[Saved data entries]
::::::::::
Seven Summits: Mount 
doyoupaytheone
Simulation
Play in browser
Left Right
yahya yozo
::::::::::
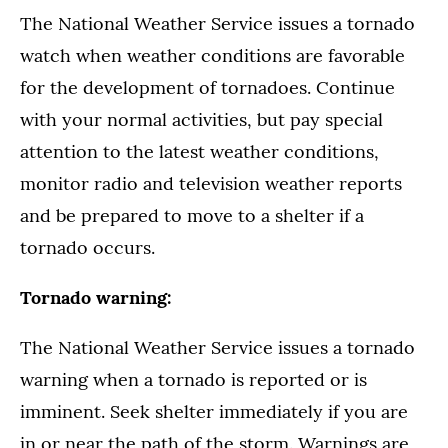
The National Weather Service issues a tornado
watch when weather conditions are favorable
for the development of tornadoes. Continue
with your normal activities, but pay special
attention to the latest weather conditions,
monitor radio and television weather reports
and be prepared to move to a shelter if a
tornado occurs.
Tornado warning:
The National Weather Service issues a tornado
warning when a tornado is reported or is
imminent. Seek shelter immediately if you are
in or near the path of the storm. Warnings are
::::::::::
**What is expected**
Among the lines above, some may hold the string "conditions". State how many, giving the number alone.

**Solution**
2